Focus on high-fiber food (read more about benefits of dietary fiber)

A diet rich in fiber can lower bad cholesterol and give nutrients that help protect against heart disease. Moreover, it may also help you to lose weight. As fiber remains in the stomach longer than other foods, the feeling of fullness will stay with you much longer, helping you eat less. Sources of fiber:

  • Insoluble fiber is found in whole grains, wheat cereals, and vegetables such as carrots, celery, and tomatoes.
  • Soluble fiber sources are barley, oatmeal, beans, nuts, and fruits such as apples, berries, citrus fruits, and pears.
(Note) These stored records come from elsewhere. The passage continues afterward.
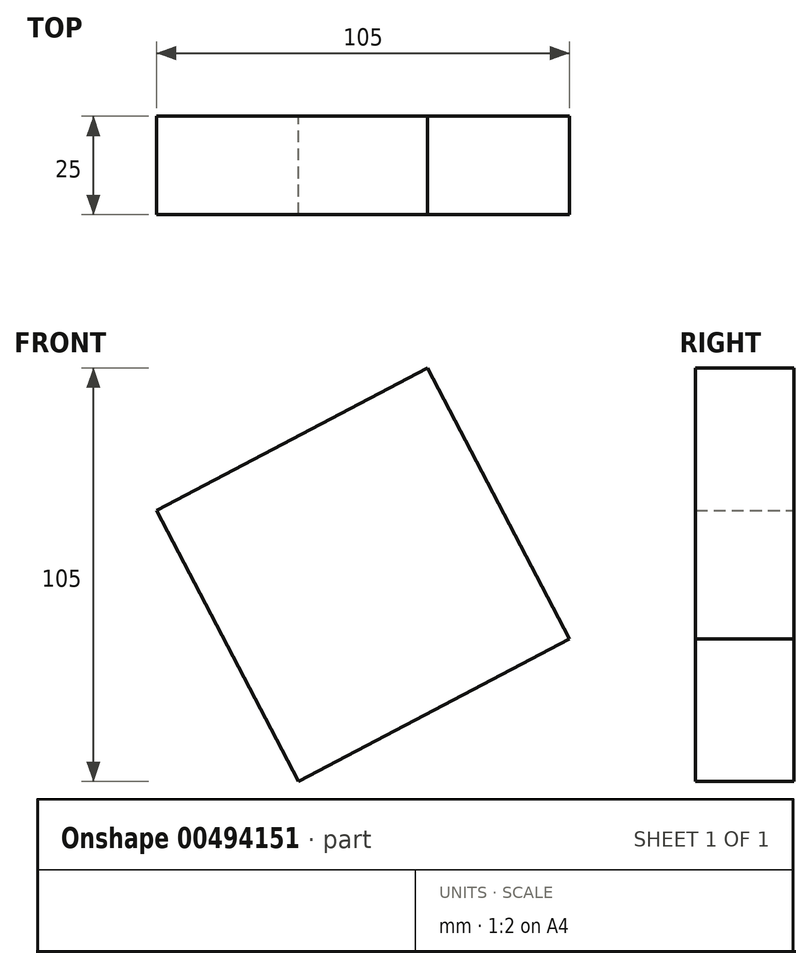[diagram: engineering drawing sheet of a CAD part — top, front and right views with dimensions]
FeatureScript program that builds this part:
annotation { "Feature Type Name" : "Feature", "Feature Type Description" : "" }
export const myFeature = defineFeature(function(context is Context, id is Id, definition is map)
    precondition{}
    {
        {
            var Q0;
            Q0=qCreatedBy(makeId("Front.planeOp"),FACE);
            var sketch = newSketch(context, id + "F0", { "sketchPlane" : qUnion([Q0])});
            skCircle(sketch, "E0.cCircle", {"center": v(-2.58, 5.88) * mm, "radius": 38.88 * mm, "construction": true});
            skLineSegment(sketch, "E0.0", {"start": v(49.92, -10.47) * mm, "end": v(-18.93, -46.62) * mm});
            skLineSegment(sketch, "E0.1", {"start": v(-18.93, -46.62) * mm, "end": v(-55.08, 22.23) * mm});
            skLineSegment(sketch, "E0.2", {"start": v(-55.08, 22.23) * mm, "end": v(13.77, 58.38) * mm});
            skLineSegment(sketch, "E0.3", {"start": v(13.77, 58.38) * mm, "end": v(49.92, -10.47) * mm});
            skPoint(sketch, "E0.0.midPoint", {"position": v(15.5, -28.55) * mm});
            skSolve(sketch);
        }
        {
            var Q0;
            Q0=makeQuery(id+"F0.imprint","IMPRINT",FACE,{"disambiguationData":[TD([[makeQuery(id+"F0.imprint","IMPRINT",EDGE,{"derivedFrom":sQuery(id+"F0.wireOp",EDGE,"E0.0")}),-1.0]])]});
            extrude(context, id + "F1", {"entities" : qUnion([Q0]), "depth" : 25 * mm});
        }
    });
Select low-fat protein foods

Lean meat, poultry and fish, low-fat dairy products, and eggs are some of the best sources of protein. But be careful to select lower fat options, such as skim milk instead of whole milk and skinless chicken breasts instead of fried chicken patties. Fish is another good substitute for high-fat meats. And particular kinds of fish are rich in omega-3 fatty acids, that can lower blood fats called triglycerides. Other sources of omega-3 fatty acids are flaxseed, walnuts, soybeans and canola oil. Moreover, legumes, beans, peas, and lentils also are good sources of protein and have less fat and no cholesterol, making them good alternatives for meat.

Limit unhealthy fats (read more about high-fat foods that are healthy for you)

To help look after your heart health, it is important to make sure you choose the right type of fats. Types of fats:

  • Saturated fats: Too much saturated fat can increase the amount of cholesterol in the blood, that can increase the risk of developing coronary heart disease. Saturated fats are mainly found in tropical oils, dairy, and red meat.
  • Unsaturated fats: Unsaturated fats, that can be monounsaturated fats (such as olive oil, rapeseed oil, almonds, unsalted cashews and avocado) or polyunsaturated fats (such as sunflower oil and vegetable oil, walnuts, sunflower seeds and oily fish) are a healthier choice.
  • Trans fats: Another type of fat, known as trans fat, can also increase the amount of cholesterol in the blood. Trans fat is a synthetic version of oil. To create trans fat, hydrogen is added to vegetable oil, making it a solid at room temperature. The result is partially hydrogenated oil. This type of fat is found in foods such as commercially-baked goods, fried food, and anything with “partially hydrogenated” oil in the ingredients, even if it states to be “trans fat-free.”

Restricting how much saturated and trans fats you consume is a significant step to reduce your blood cholesterol and lower your risk of coronary artery disease. A high blood cholesterol level can cause a buildup of plaques in your arteries, called atherosclerosis, that can increase your risk of heart attack and stroke.

Reduce the salt in your food

Eating a lot of salt can cause high blood pressure (read more about ways to prevent high blood pressure), that is a major risk factor for cardiovascular disease. Reducing salt is an important part of a heart-healthy diet. The recommended intake of sodium per day for healthy adults is no more than 2,300 milligrams (about a teaspoon of salt), and for people of age 51 or older, and people who have been detected with high blood pressure, diabetes or long-lasting kidney disease should eat no more than 1,500 mg (3/4th teaspoon) of sodium per day.

Eat well and live long!

Disclaimer: All material on is provided for informational purposes only and should not be taken as a substitute for professional medical or health advice. Always seek the advice of your physician for any questions regarding your symptoms or medical condition and before taking any home remedies or supplements.